III. Legatee dying in lifetime of testator.-By sec. 33 of the 1 Vic. c. 26, where a devise or bequest is made to a child or other issue of the testator (for an interest not determinable at the death of such child or issue), who shall die in the testator's lifetime, leaving issue, which issue shall be living at the testator's death, such devise shall not lapse, but shall take effect as if the death of such person had happened immediately after the death of the testator, unless a contrary intention shall appear by the will (1 Steph. Com. 560; Mower v. Orr, 13 Jur. 421; S. C. 7 Hare, 473; Griffiths v. Gale, 12 Sim. 327; S. C. 8 Jur. 235; Johnson v. Johnson, 3 Hare, 157; S. C. 8 Jur. 77). The issue is not substituted: he is the motive but not the object (Winter v. Winter, 11 Jur. 10).

IV. Death of illegitimate person.-If an illegitimate person die intestate leaving no issue or wife, his personal estate belongs to the Crown, as also his real estate, except as to copyholds which belong to the lord of the manor (2 Steph. Com. 304, 305, 4th ed.; 1 Id. 435).

V. Protector of settlement.—The party to be protector of a settlement, whether made subsequently or prior to the statute for the abolition of fines and recoveries (3 & 4 Will. 4, c. 74), is pointed out in that statute; by sec. 22 the owner of the first existing estate under a settlement, being an estate for years determinable on the dropping of a life (no rent being reserved, s. 26), or any greater estate (not being an estate for years), prior to an estate tail under the same settlement, is to be the protector of the settlement. Each of two or more owners of a prior estate

is to be the sole protector as to his share (sec. 23). But it is provided, that where already, on or before the 31st day of December, 1833, an estate under a settlement shall have been disposed of, either absolutely or otherwise, and either for valuable consideration or not, the person who in respect of such estate would, if this act had not been passed, have been the proper person to have made the tenant to the writ of entry, or other writ for suffering a common recovery of the lands entailed by such settlement shall, during the continuance of the estate which conferred the right to make the tenant to such writ of entry, or other writ, be the protector of such settlement (sec. 29). And there is a similar provision for the case of a disposition of a reversion or remainder prior to 31st of December, 1833 (s. 30; Hayes' Convey. 157, 159, 4th edit.). And the settlor may expressly (s. 32) appoint a protector. In the case of settlements prior to the above statute, a bare trustee who would have been the proper person to make a tenant to the writ of entry, &c., shall, during the continuance of the estate conferring on him the right to make the tenant to such writ of entry, be the protector of such settlement (see ss. 27 & 31; and on the discrepancy as to dates, see Hay. Convey. 158, 160, 4th edit.).

* * * * * * * * *

[Instructions]
1 - Summarize the legal passage in three sentences.
2 - List every court case the legal passage cites by the names of its parties.
3 - Copy the legal passage from "IV. Death of" up to and including "1 Id. 435).".
The entries after the legal passage come from a separate source.

* * * * * * * * *

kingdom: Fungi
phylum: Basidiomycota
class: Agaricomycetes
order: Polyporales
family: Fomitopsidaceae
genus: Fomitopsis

* * * * * * * * *

[Answer list]
1 - Under sec. 33 of 1 Vic. c. 26, a gift to a testator's child or other issue who dies before the testator, leaving issue living at the testator's death, does not lapse but takes effect as if that person had died right after the testator, unless the will shows a contrary intention. If an illegitimate person dies intestate leaving no issue or wife, his personal and real estate go to the Crown, except copyholds, which belong to the lord of the manor. The statute abolishing fines and recoveries names the protector of a settlement, generally the owner of the first existing estate prior to an estate tail, with further provisions for dispositions made on or before 31 December 1833, for a protector appointed by the settlor, and for bare trustees under earlier settlements.

2 -
- Mower v. Orr
- Griffiths v. Gale
- Johnson v. Johnson
- Winter v. Winter

3 -
IV. Death of illegitimate person.-If an illegitimate person die intestate leaving no issue or wife, his personal estate belongs to the Crown, as also his real estate, except as to copyholds which belong to the lord of the manor (2 Steph. Com. 304, 305, 4th ed.; 1 Id. 435).